# Problem solved



## 104305 (May 6, 2007)

Regular browsers to the Hymer forum will remember some time ago I encountered a problem with my 240V ac hook up supply. I eventually traced the problem to a faulty MCB on the consumer unit installed in the wardrobe on my Hymer 644G 2002 motorhome. The MCB in question was a solitary 2 pole 10amp unit which in itself is a questionable installation as it supplied not only the transformer/rectifier but the sockets and the fridge. This meant that in the event of a MCB failiure all these items were out of action. Ive since installed 2 separate MCB's to balance out the 240V items. I think this is a better way than what was installed I guess by Hymer. My 240V is up and running now without having to go to Brownhills. After I had initially told them of the problem they said that they would have to contact Germany for a new entire unit costing in excess of £300 inc fitting. My 2 MCB's from a local electrical wholesaler cost less than £20.


----------



## bigbazza (Mar 6, 2008)

Nice post longdistancerunner. I'm not a Hymer owner but I would definitely check this out if I was. I thought the German engineering etc was superior  
Cheers
Barry


----------



## pieterv (Feb 3, 2009)

Glad you got it sorted (and cheap as well!).

Not sure if this reflects badly on Hymer quality though. Things do break.

I don't quite see why it is a questionable installation to have all mains go through one MCB, but do agree that 10A is a bit low.


----------



## LittleGreyCat (Jun 22, 2008)

Interesting - IIRC "Volts * Amps = Watts" so a 10 amp circuit should support 2.2 - 2.4 Kw (depending on where your supply sits between 220v and 240v).

<pieterv>
13 amp domestic ring main is normally fused at 30 amps.
13 amp domestic spur is normally fused at 20 amps.
These are based on 2.5mm twin+earth cabling installed as per current (ever changing) regulations.
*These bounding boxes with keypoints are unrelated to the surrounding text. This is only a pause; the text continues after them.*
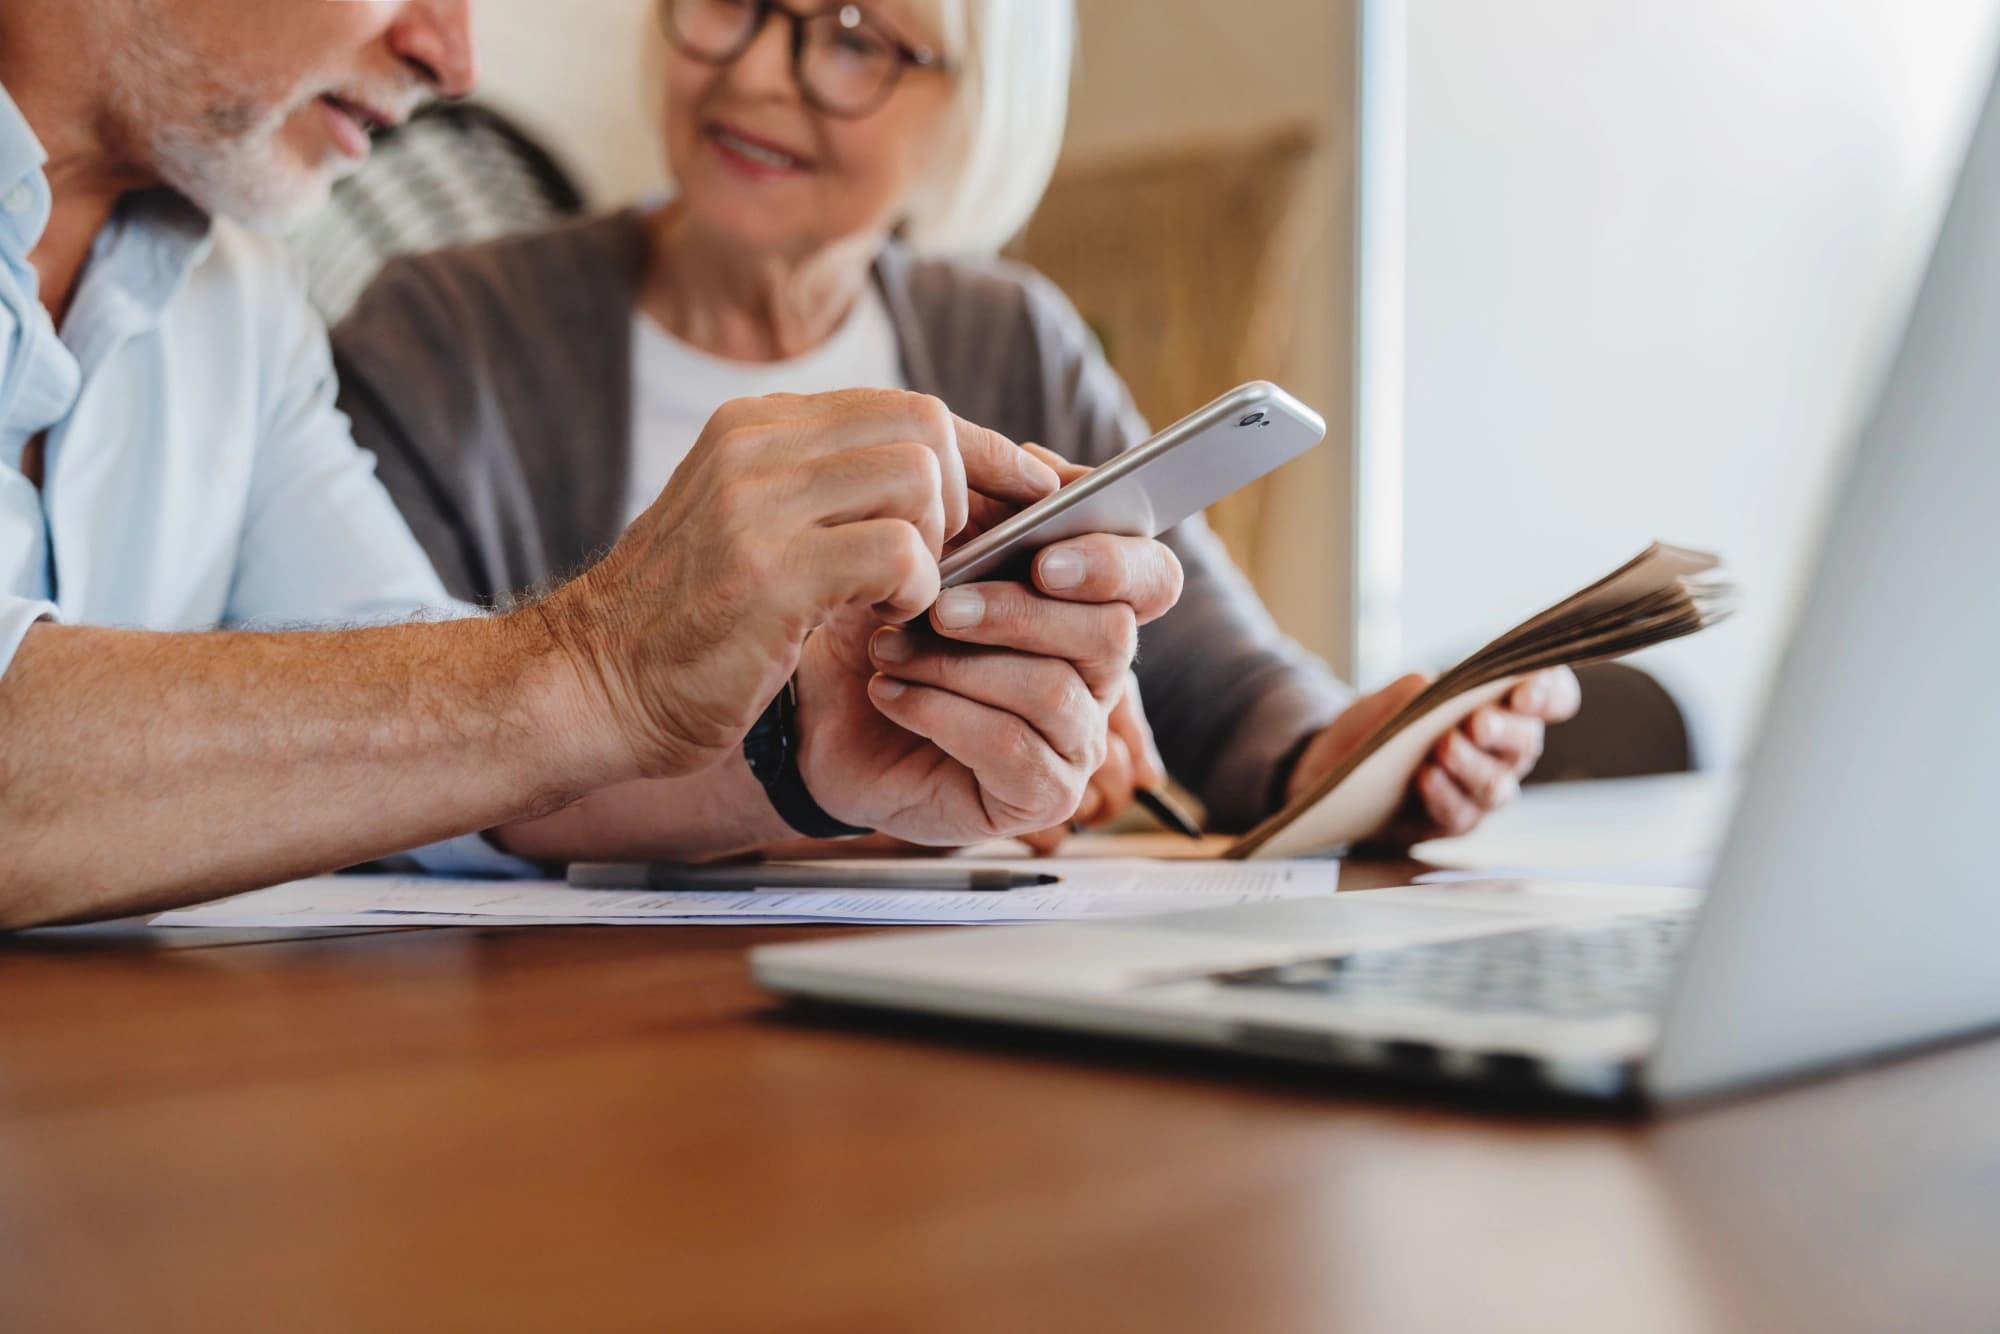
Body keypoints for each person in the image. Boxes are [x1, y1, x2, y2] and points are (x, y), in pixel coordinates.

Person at [0, 0, 1183, 929]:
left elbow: (419, 726)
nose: (452, 56)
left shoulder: (242, 298)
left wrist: (798, 749)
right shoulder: (444, 317)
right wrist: (597, 658)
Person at [334, 0, 1580, 850]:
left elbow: (1222, 678)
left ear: (975, 101)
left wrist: (1335, 754)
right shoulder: (449, 332)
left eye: (860, 37)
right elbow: (392, 736)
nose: (761, 72)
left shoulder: (1009, 339)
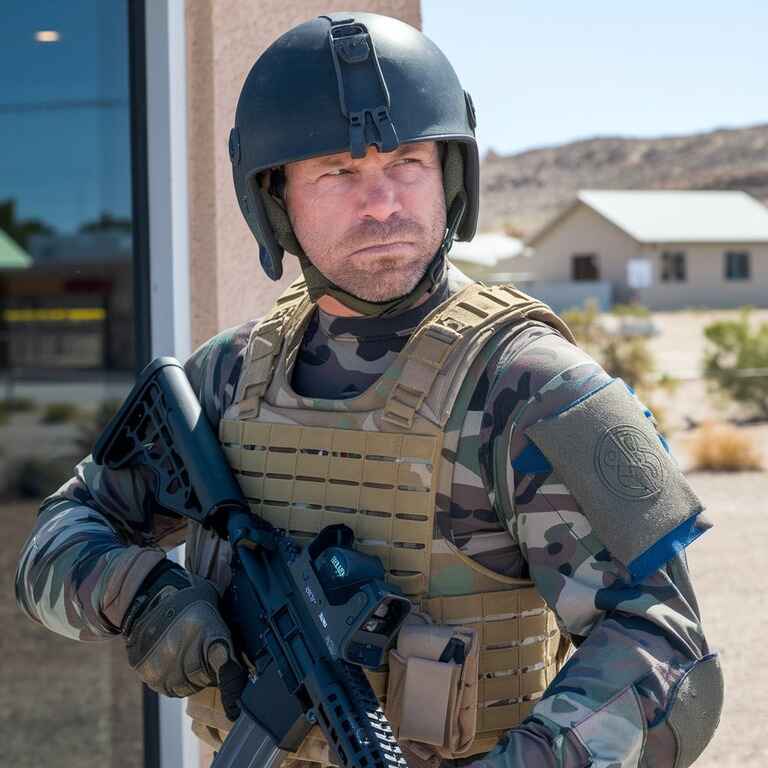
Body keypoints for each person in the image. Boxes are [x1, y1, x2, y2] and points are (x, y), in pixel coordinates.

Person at [15, 11, 723, 768]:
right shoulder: (226, 379)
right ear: (276, 198)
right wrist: (143, 594)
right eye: (338, 172)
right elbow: (53, 544)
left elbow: (669, 656)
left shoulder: (528, 387)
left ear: (450, 175)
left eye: (408, 162)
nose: (382, 203)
I believe there are issues if the cabling is not in an air gap (for instance in a cavity wall with cavity insulation) where the heat from the cable cannot dissipate as well.

It may well be that the cable used and the routing of the cable through the van only justifies a lower total loading.

I would not have thought that most vans would need to support a load of over 2.2Kw - although come to think of it we do have a 2Kw fan heater as a back up to the Truma gas heating.

It also suggests that buying a generator of over 2Kw rating would be a waste of money if you plan to plug it into the normal blue three pin socket on the outside of the van ;-)

I've just looked inside our 2002 B544 and the consumer unit is rated at 25 amps, with an individual circuit breaker rated at 10 amps plus another switch which looks like a circuit breaker but has no rating (could this be protection from reversed polarity?).

Just looked at the manual for our Electrolux Blizzard air conditioning unit and this quotes 715w cooling load and 800w heating load so this is well within tollerance.

<longdistancerunner>
I note that your issue was not the total loading but that you had all your eggs in one basket. Not normal for domestic wiring, and there have beek long discussions on uk.d-i-y newsgroup over the advisability of putting domestic items such as fridges and freezers on their own circuit breakers to guard against them being turned off by a dodgy electrical item tripping a circuit breaker.

Out of interest, did you change the consumer unit as well, or did you have a spare space for the second 10amp circuit breaker?

I agree that the whole system is vulnerable to an MCB failure - but how common is this? The RCD in the consumer unit could also take the whole thing out so there must always be a single point of failure somewhere unless you have multiple consumer units.

[I ended up revising my RCDs and MCBs - electro-technical stuff as I get acronym-blind.]

Cheers

LGC


----------